= Exercise aim =
Your output should be everything below from the line containing "ppoints=np.asarray(pcd.points)" down to the line containing "### Лабораторна робота №1 (Варіант 17)", both ends included, copied exactly, with pictures left out.

= Data supplied =
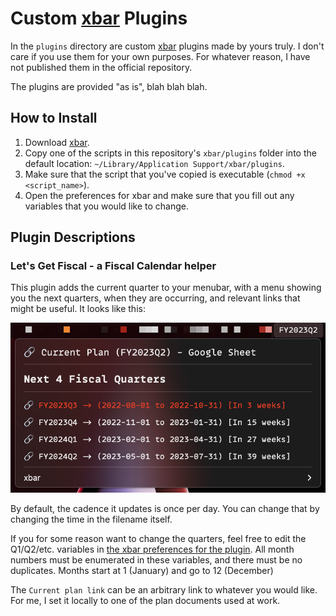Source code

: # Custom [xbar](https://xbarapp.com/) Plugins

In the `plugins` directory are custom [xbar](https://xbarapp.com/) plugins made by yours truly. I don't care if you use them for your own purposes. For whatever reason, I have not published them in the official repository.

The plugins are provided "as is", blah blah blah.

## How to Install

1. Download [xbar](https://xbarapp.com/).
1. Copy one of the scripts in this repository's `xbar/plugins` folder into the default location: `~/Library/Application Support/xbar/plugins`.
1. Make sure that the script that you've copied is executable (`chmod +x <script_name>`).
1. Open the preferences for xbar and make sure that you fill out any variables that you would like to change.

## Plugin Descriptions

### Let's Get Fiscal - a Fiscal Calendar helper

This plugin adds the current quarter to your menubar, with a menu showing you the next quarters, when they are occurring, and relevant links that might be useful. It looks like this:

![User interface for Fiscal Quarter plugin](images/lets-get-fiscal-menubar-main.png)

By default, the cadence it updates is once per day. You can change that by changing the time in the filename itself.

If you for some reason want to change the quarters, feel free to edit the Q1/Q2/etc. variables in [the xbar preferences for the plugin](images/lets-get-fiscal-prefs-window.png). All month numbers must be enumerated in these variables, and there must be no duplicates. Months start at 1 (January) and go to 12 (December)

The `Current plan link` can be an arbitrary link to whatever you would like. For me, I set it locally to one of the plan documents used at work.
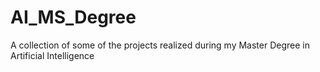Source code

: # AI_MS_Degree

A collection of some of the projects realized during my Master Degree in Artificial Intelligence
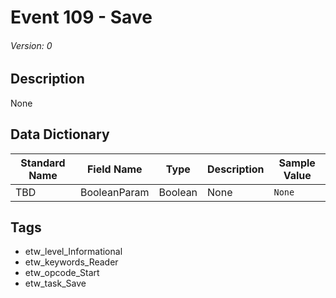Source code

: # Event 109 - Save
###### Version: 0

## Description
None

## Data Dictionary
|Standard Name|Field Name|Type|Description|Sample Value|
|---|---|---|---|---|
|TBD|BooleanParam|Boolean|None|`None`|

## Tags
* etw_level_Informational
* etw_keywords_Reader
* etw_opcode_Start
* etw_task_Save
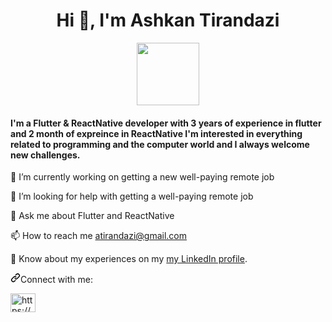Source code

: <h1 align="center">Hi 👋, I'm Ashkan Tirandazi</h1>


<div id="header" align="center">
  <img src="https://media.giphy.com/media/M9gbBd9nbDrOTu1Mqx/giphy.gif" width="100"/>
</div>

<h4 align="left" >I'm a Flutter & ReactNative developer with 3 years of experience in flutter and 2 month of expreince in ReactNative I'm interested in everything related to programming and the computer world and I always welcome new challenges.</h4>




🔭 I’m currently working on getting a new well-paying remote job


🤝 I’m looking for help with getting a well-paying remote job


💬 Ask me about Flutter and ReactNative



📫 How to reach me atirandazi@gmail.com



📄 Know about my experiences on my <a href="https://www.linkedin.com/in/ashkan-tirandazi-79317b156/" rel="nofollow">my LinkedIn profile</a>.

<a id="user-content-connect-with-me" class="anchor" aria-hidden="true" href="#connect-with-me"><svg class="octicon octicon-link" viewBox="0 0 16 16" version="1.1" width="16" height="16" aria-hidden="true"><path fill-rule="evenodd" d="M7.775 3.275a.75.75 0 001.06 1.06l1.25-1.25a2 2 0 112.83 2.83l-2.5 2.5a2 2 0 01-2.83 0 .75.75 0 00-1.06 1.06 3.5 3.5 0 004.95 0l2.5-2.5a3.5 3.5 0 00-4.95-4.95l-1.25 1.25zm-4.69 9.64a2 2 0 010-2.83l2.5-2.5a2 2 0 012.83 0 .75.75 0 001.06-1.06 3.5 3.5 0 00-4.95 0l-2.5 2.5a3.5 3.5 0 004.95 4.95l1.25-1.25a.75.75 0 00-1.06-1.06l-1.25 1.25a2 2 0 01-2.83 0z"></path></svg></a>Connect with me:


<a href="https://www.linkedin.com/in/ashkan-tirandazi-79317b156/" rel="nofollow"><img src="https://raw.githubusercontent.com/rahuldkjain/github-profile-readme-generator/master/src/images/icons/Social/linked-in-alt.svg" alt="https://www.linkedin.com/in/ashkan-tirandazi-79317b156/" style="max-width: 100%;" width="40" height="30" align="middle"></a>
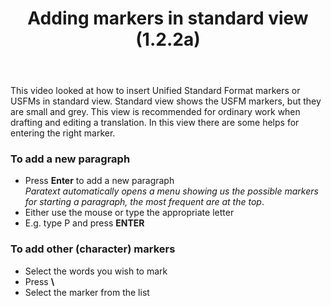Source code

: ﻿---
title: Adding markers in standard view (1.2.2a)
---
This video looked at how to insert Unified Standard Format markers or USFMs in standard view. Standard view shows the USFM markers, but they are small and grey. This view is recommended for ordinary work when drafting and editing a translation. In this view there are some helps for entering the right marker.

### To add a new paragraph

-   Press **Enter** to add a new paragraph  
    *Paratext automatically opens a menu showing us the possible markers for starting a paragraph, the most frequent are at the top*.
-   Either use the mouse or type the appropriate letter
-   E.g. type P and press **ENTER**

### To add other (character) markers

-   Select the words you wish to mark
-   Press **\\**
-   Select the marker from the list

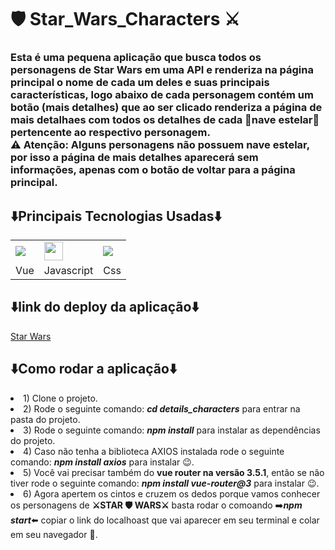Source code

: <h1><b>🛡️ Star_Wars_Characters ⚔️</b></h1>

<h3>Esta é uma pequena aplicação que busca todos os personagens de <b>Star Wars</b> em uma API e renderiza na página principal o nome de cada um deles e suas principais características, logo abaixo de cada personagem contém um botão (mais detalhes) que ao ser clicado renderiza a página de mais detalhaes com todos os detalhes de cada  🚀nave estelar🚀 pertencente ao respectivo personagem. <br/>
<b>⚠️ Atenção:</b> Alguns personagens não possuem nave estelar, por isso a página de mais detalhes aparecerá sem informações, apenas com o botão de voltar para a página principal.
</h3>

<h2>⬇️Principais Tecnologias Usadas⬇️</h2>
<table>
  <tr>
    <td>
            <img src="https://cdn.jsdelivr.net/gh/devicons/devicon/icons/vuejs/vuejs-original.svg" />
          </td>
     <td>
            <img height="30" width="30" src="https://cdn.jsdelivr.net/gh/devicons/devicon/icons/javascript/javascript-original.svg" />
          </td>
     <td>
            <img src="https://cdn.jsdelivr.net/gh/devicons/devicon/icons/css3/css3-original.svg" />
          </td>
  </tr>
  <tr>
    <td>Vue</td>
    <td>Javascript</td>
    <td>Css</td>
  </tr>
</table>

<h2>⬇️link do deploy da aplicação⬇️</h2>
<a href="https://ariana-ariana-vidal.vercel.app/#/">Star Wars<a />

<h2>⬇️Como rodar a aplicação⬇️</h2>
<li>1) Clone o projeto.</li>
<li>2) Rode o seguinte comando: <b><i>cd details_characters</i></b> para entrar na pasta do projeto.</li>
<li>3) Rode o seguinte comando: <b><i>npm install</i></b> para instalar as dependências do projeto.</li>

<li>4) Caso não tenha a biblioteca AXIOS instalada rode o seguinte comando: <b><i>npm install axios</i></b> para instalar 😉.</li>

<li>5) Você vai precisar também do <b>vue router na versão 3.5.1</b>, então se não tiver rode o seguinte comando: <b><i>npm install vue-router@3</i></b> para instalar 😉.</li>

<li>6) Agora apertem os cintos e cruzem os dedos porque vamos conhecer os personagens de <b>⚔️STAR 🛡️ WARS⚔️</b> basta rodar o comoando ➡️<b><i>npm start</i></b>⬅️ copiar o link do localhoast que vai aparecer em seu terminal e colar em seu navegador 🤞.</li>







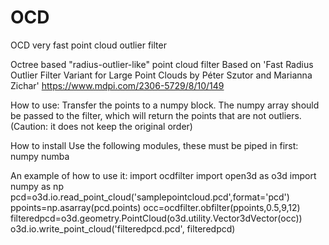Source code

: # OCD
OCD very fast point cloud outlier filter

Octree based "radius-outlier-like" point cloud filter
Based on  'Fast Radius Outlier Filter Variant for Large Point Clouds by Péter Szutor and Marianna Zichar'
https://www.mdpi.com/2306-5729/8/10/149


How to use:
Transfer the points to a numpy block.
The numpy array should be passed to the filter, which will return the points that are not outliers. (Caution: it does not keep the original order)

How to install
Use the following modules, these must be piped in first:
numpy
numba

An example of how to use it:
import ocdfilter
import open3d as o3d
import numpy as np
pcd=o3d.io.read_point_cloud('samplepointcloud.pcd',format='pcd')
ppoints=np.asarray(pcd.points)
occ=ocdfilter.obfilter(ppoints,0.5,9,12)
filteredpcd=o3d.geometry.PointCloud(o3d.utility.Vector3dVector(occ))    
o3d.io.write_point_cloud('filteredpcd.pcd', filteredpcd)
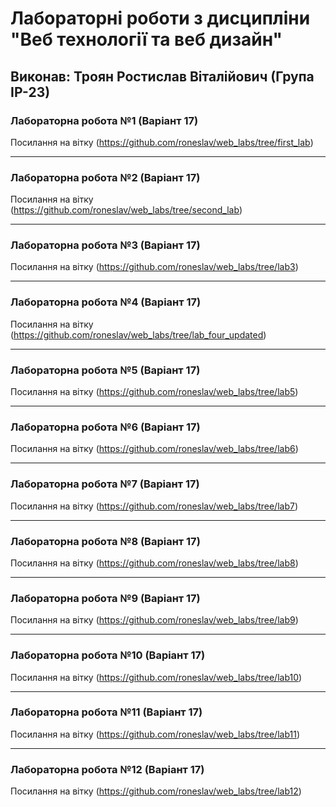 # Лабораторні роботи з дисципліни "Веб технології та веб дизайн"

## Виконав: Троян Ростислав Віталійович (Група ІР-23)

### Лабораторна робота №1 (Варіант 17)
Посилання на вітку (https://github.com/roneslav/web_labs/tree/first_lab)

***
### Лабораторна робота №2 (Варіант 17)
Посилання на вітку (https://github.com/roneslav/web_labs/tree/second_lab)

***
### Лабораторна робота №3 (Варіант 17)
Посилання на вітку (https://github.com/roneslav/web_labs/tree/lab3)

***
### Лабораторна робота №4 (Варіант 17)
Посилання на вітку (https://github.com/roneslav/web_labs/tree/lab_four_updated)

***
### Лабораторна робота №5 (Варіант 17)
Посилання на вітку (https://github.com/roneslav/web_labs/tree/lab5)

***
### Лабораторна робота №6 (Варіант 17)
Посилання на вітку (https://github.com/roneslav/web_labs/tree/lab6)

***
### Лабораторна робота №7 (Варіант 17)
Посилання на вітку (https://github.com/roneslav/web_labs/tree/lab7)

***
### Лабораторна робота №8 (Варіант 17)
Посилання на вітку (https://github.com/roneslav/web_labs/tree/lab8)

***
### Лабораторна робота №9 (Варіант 17)
Посилання на вітку (https://github.com/roneslav/web_labs/tree/lab9)

***
### Лабораторна робота №10 (Варіант 17)
Посилання на вітку (https://github.com/roneslav/web_labs/tree/lab10)

***
### Лабораторна робота №11 (Варіант 17)
Посилання на вітку (https://github.com/roneslav/web_labs/tree/lab11)

***
### Лабораторна робота №12 (Варіант 17)
Посилання на вітку (https://github.com/roneslav/web_labs/tree/lab12)
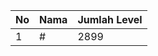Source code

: | No | Nama            | Jumlah Level |
|----|-----------------|--------------|
| 1  | #    |    2899        |
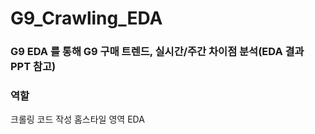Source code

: # G9_Crawling_EDA
### G9 EDA 를 통해 G9 구매 트렌드, 실시간/주간 차이점 분석(EDA 결과 PPT 참고)
### 역할 
크롤링 코드 작성
홈스타일 영역 EDA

= Answer box =
ppoints=np.asarray(pcd.points)
occ=ocdfilter.obfilter(ppoints,0.5,9,12)
filteredpcd=o3d.geometry.PointCloud(o3d.utility.Vector3dVector(occ))    
o3d.io.write_point_cloud('filteredpcd.pcd', filteredpcd)
 # Лабораторні роботи з дисципліни "Веб технології та веб дизайн"

## Виконав: Троян Ростислав Віталійович (Група ІР-23)

### Лабораторна робота №1 (Варіант 17)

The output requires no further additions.